第258章 抢救昏迷中,蒋婷的打算。

“噔噔噔!”

一群白大褂抬着两副担架穿行在省城医院的手术室长廊上,安静幽深的长廊回回响着足够沉重的脚步与足够紧张的气氛。

“呼吸时有时无,大概率呼吸道被压迫。”

“瞳孔有涣散迹象,生命迹象正在减弱……”

“背部伤势过重,须立即展开抢救……”

省城医院急救科医师主任黄医生,一边跟着人群跑动,一边观察担架上病人的情况,做着紧急判断。

老实说他在得到上级命令,要求来抢救一位在近距离被两枚手榴弹炸伤的小同志时,他内心第一个反应就是不可能,正常人根本活不下来。

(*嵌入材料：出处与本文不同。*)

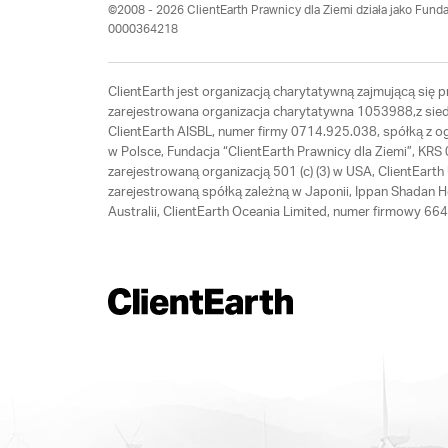
©2008 - 2026 ClientEarth Prawnicy dla Ziemi działa jako Funda
0000364218
ClientEarth jest organizacją charytatywną zajmującą się
zarejestrowana organizacja charytatywna 1053988,z siedz
ClientEarth AISBL, numer firmy 0714.925.038, spółką z 
w Polsce, Fundacja “ClientEarth Prawnicy dla Ziemi”, K
zarejestrowaną organizacją 501 (c) (3) w USA, ClientEar
zarejestrowaną spółką zależną w Japonii, Ippan Shadan 
Australii, ClientEarth Oceania Limited, numer firmowy 6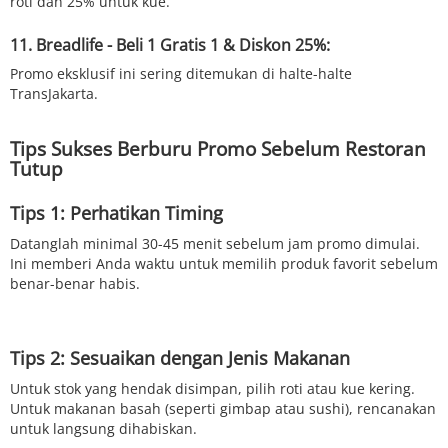
roti dan 25% untuk kue.
11. Breadlife - Beli 1 Gratis 1 & Diskon 25%:
Promo eksklusif ini sering ditemukan di halte-halte
TransJakarta.
Tips Sukses Berburu Promo Sebelum Restoran
Tutup
Tips 1: Perhatikan Timing
Datanglah minimal 30-45 menit sebelum jam promo dimulai.
Ini memberi Anda waktu untuk memilih produk favorit sebelum
benar-benar habis.
Tips 2: Sesuaikan dengan Jenis Makanan
Untuk stok yang hendak disimpan, pilih roti atau kue kering.
Untuk makanan basah (seperti gimbap atau sushi), rencanakan
untuk langsung dihabiskan.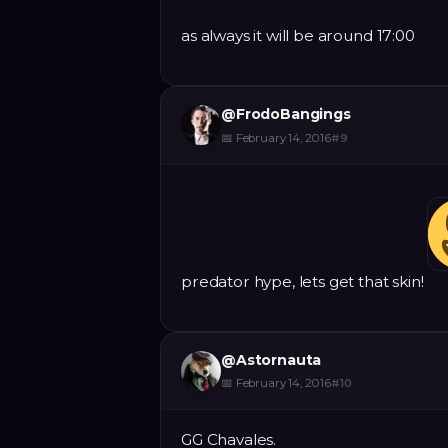
as always it will be around 17:00
@
FrodoBangings
📅
February 14, 2016
#
9
predator hype, lets get that skin!
@
Astornauta
📅
February 14, 2016
#
10
GG Chavales.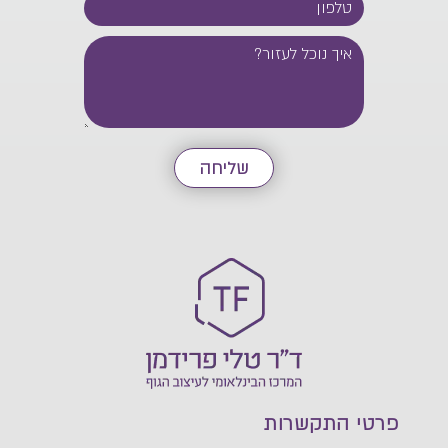
שליחה
פרטי התקשרות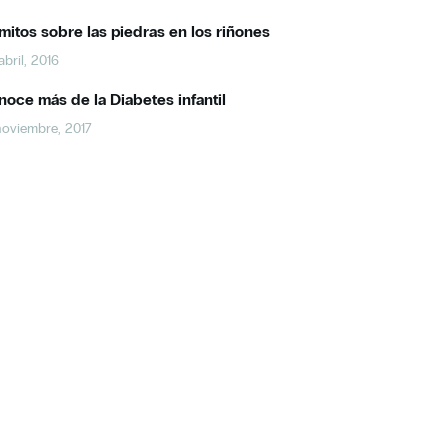
mitos sobre las piedras en los riñones
abril, 2016
oce más de la Diabetes infantil
noviembre, 2017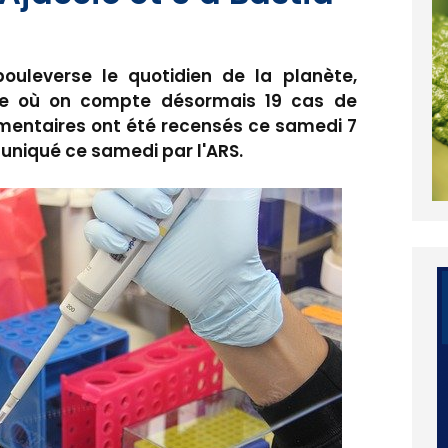
 bouleverse le quotidien de la planète,
se où on compte désormais 19 cas de
émentaires ont été recensés ce samedi 7
uniqué ce samedi par l'ARS.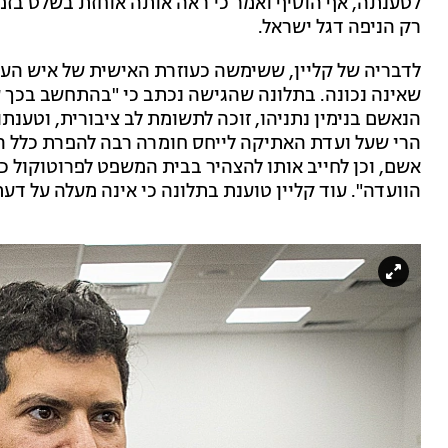
לטענתה, אף הוסיף ואמר כי ראה אותה אוחזת בשלט בזמן
רק הניפה דגל ישראל.
לדבריה של קליין, ששימשה כעוזרת האישית של איש העס
שאינה נכונה. בתלונה שהגישה נכתב כי "בהתחשב בכ
הנאשם בנימין נתניהו, זוכה לתשומת לב ציבורית, וטענ
הרי שעל ועדת האתיקה לייחס חומרה רבה להפרת כלל הא
אשם, וכן לחייב אותו להצהיר בבית המשפט לפרוטוקול כ
הוועדה". עוד קליין טוענת בתלונה כי אינה מעלה על ד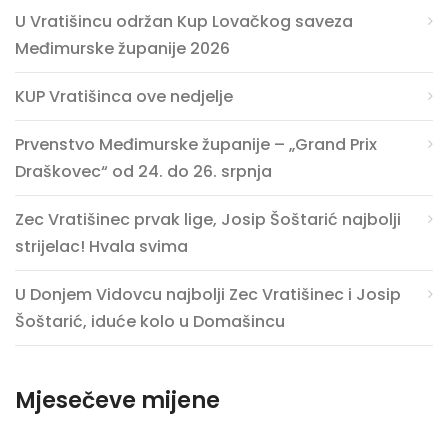
U Vratišincu održan Kup Lovačkog saveza
Međimurske županije 2026
KUP Vratišinca ove nedjelje
Prvenstvo Međimurske županije – „Grand Prix
Draškovec“ od 24. do 26. srpnja
Zec Vratišinec prvak lige, Josip Šoštarić najbolji
strijelac! Hvala svima
U Donjem Vidovcu najbolji Zec Vratišinec i Josip
Šoštarić, iduće kolo u Domašincu
Mjesečeve mijene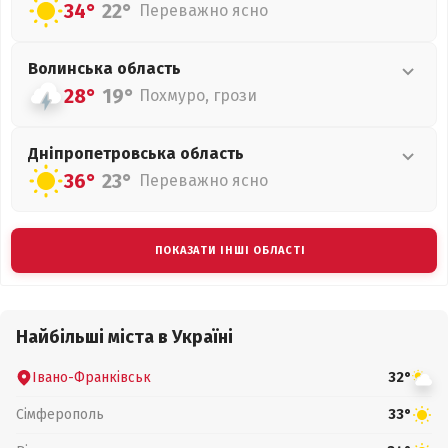
34°
22°
Переважно ясно
Волинська
область
28°
19°
Похмуро, грози
Дніпропетровська
область
36°
23°
Переважно ясно
ПОКАЗАТИ ІНШІ ОБЛАСТІ
Найбільші міста в Україні
Івано-Франківськ
32°
Сімферополь
33°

不过秉承着上级领导命令,和对生命的重视,黄主任还是来了。

当黄主任看到病人全身上下的伤势后,黄主任神色凝重,在看到背后几可见骨,一片焦黑的情况后,更是倒吸一口凉气。

这种伤势,在错过黄金救治时期后,基本上判了死刑。

但从刚才的检查看来,这位病人生命力顽强,也不是没有希望。

“枪伤和止血做的不错,虽然已经发炎了,但处理得很到位,这是蒋婷同志处理的嘛?”

他瞥见程开颜身上被军绿色布条堵住的伤口,严肃紧张的脸色终于平缓了许多,起码没有出现大出血的情况。

“是我处理的,医生请您一定要救救他。”

蒋婷躺在另一副担架上,等会儿,将和程开颜分离,进入到不同的手术室治疗。

“请您放心。”

黄主任认真的点头,老实说他对这样一个罕见的,生命力如此强盛的病人很感兴趣。

要是这位程开颜同志能活过来,对他而言也是一个好事。

“多谢。”

蒋婷咬着唇瓣,轻声致谢。

与此同时,众人已经抵达手术室门前。

下一秒,两副担架分道扬镳,进入不同的手术室救治。

蒋婷躺在担架上连忙转头看向身侧,面若金纸的程开颜躺在担架上,陷入沉沉的昏迷。

自上次苏醒与自己有过短暂的交流后,这家伙就再也醒过了。

蒋婷现在后悔莫及,回想着山洞内二人说话的画面。

‘明明能更温柔一点,为什么自己醒来的第一句话,却是冰冷的询问……问他为什么一直看着自己。’

“一定要……活着!”

蒋婷望着那道渐渐消失在眼前的身影,心中苦苦哀求。

咣当一声,手术室关闭,门外亮起抢救中的红灯。

……

……

一小时后。

手术室内。

蒋婷躺在手术台上,头顶炫目的灯光令她一阵眩晕。

此时她的手术已然结束。

医生已经离开,只剩下一位小护士留守在这里,照看要等待程开颜出手术室的蒋婷。

“蒋同志,您上身的伤口已经处理完毕,骨折的腿部也打上了石膏,您现在可以休息一会儿了,等有了消息,我再向您汇报。”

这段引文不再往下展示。